WORK INSTRUCTION: Skip the pictures. Give all the data again exactly.

RECORDS PROVIDED:

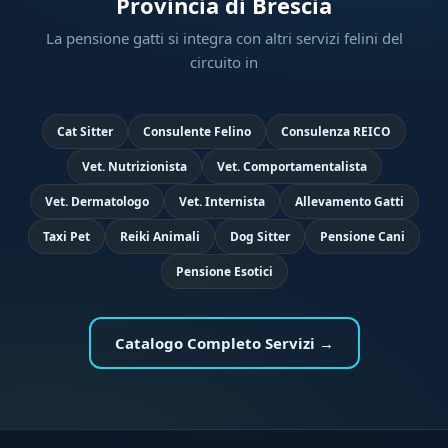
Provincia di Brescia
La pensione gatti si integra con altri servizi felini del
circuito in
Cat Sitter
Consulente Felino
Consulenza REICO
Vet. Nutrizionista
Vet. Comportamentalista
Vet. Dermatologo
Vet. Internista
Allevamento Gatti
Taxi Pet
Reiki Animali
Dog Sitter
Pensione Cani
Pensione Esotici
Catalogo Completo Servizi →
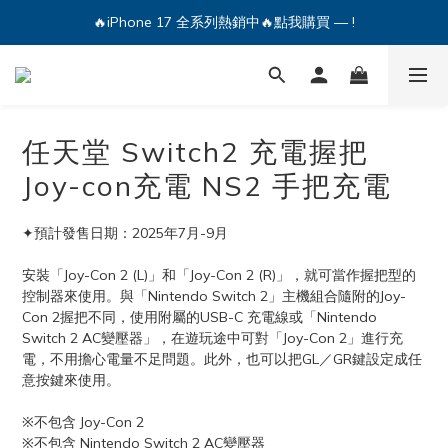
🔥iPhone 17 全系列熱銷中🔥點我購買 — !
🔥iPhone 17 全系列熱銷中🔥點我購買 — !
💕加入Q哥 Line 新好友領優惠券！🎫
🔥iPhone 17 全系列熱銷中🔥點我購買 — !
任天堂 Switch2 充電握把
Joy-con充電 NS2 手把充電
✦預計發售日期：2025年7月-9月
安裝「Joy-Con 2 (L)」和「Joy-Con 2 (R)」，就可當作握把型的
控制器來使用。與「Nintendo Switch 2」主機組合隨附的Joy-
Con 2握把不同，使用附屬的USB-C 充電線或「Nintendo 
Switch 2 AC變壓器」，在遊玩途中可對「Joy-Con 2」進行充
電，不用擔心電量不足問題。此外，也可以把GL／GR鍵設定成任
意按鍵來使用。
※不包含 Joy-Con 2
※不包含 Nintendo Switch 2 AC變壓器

WRITTEN SOLUTION:
Provincia di Brescia
La pensione gatti si integra con altri servizi felini del
circuito in
Cat Sitter
Consulente Felino
Consulenza REICO
Vet. Nutrizionista
Vet. Comportamentalista
Vet. Dermatologo
Vet. Internista
Allevamento Gatti
Taxi Pet
Reiki Animali
Dog Sitter
Pensione Cani
Pensione Esotici
Catalogo Completo Servizi →
🔥iPhone 17 全系列熱銷中🔥點我購買 — !
🔥iPhone 17 全系列熱銷中🔥點我購買 — !
💕加入Q哥 Line 新好友領優惠券！🎫
🔥iPhone 17 全系列熱銷中🔥點我購買 — !
任天堂 Switch2 充電握把
Joy-con充電 NS2 手把充電
✦預計發售日期：2025年7月-9月
安裝「Joy-Con 2 (L)」和「Joy-Con 2 (R)」，就可當作握把型的
控制器來使用。與「Nintendo Switch 2」主機組合隨附的Joy-
Con 2握把不同，使用附屬的USB-C 充電線或「Nintendo 
Switch 2 AC變壓器」，在遊玩途中可對「Joy-Con 2」進行充
電，不用擔心電量不足問題。此外，也可以把GL／GR鍵設定成任
意按鍵來使用。
※不包含 Joy-Con 2
※不包含 Nintendo Switch 2 AC變壓器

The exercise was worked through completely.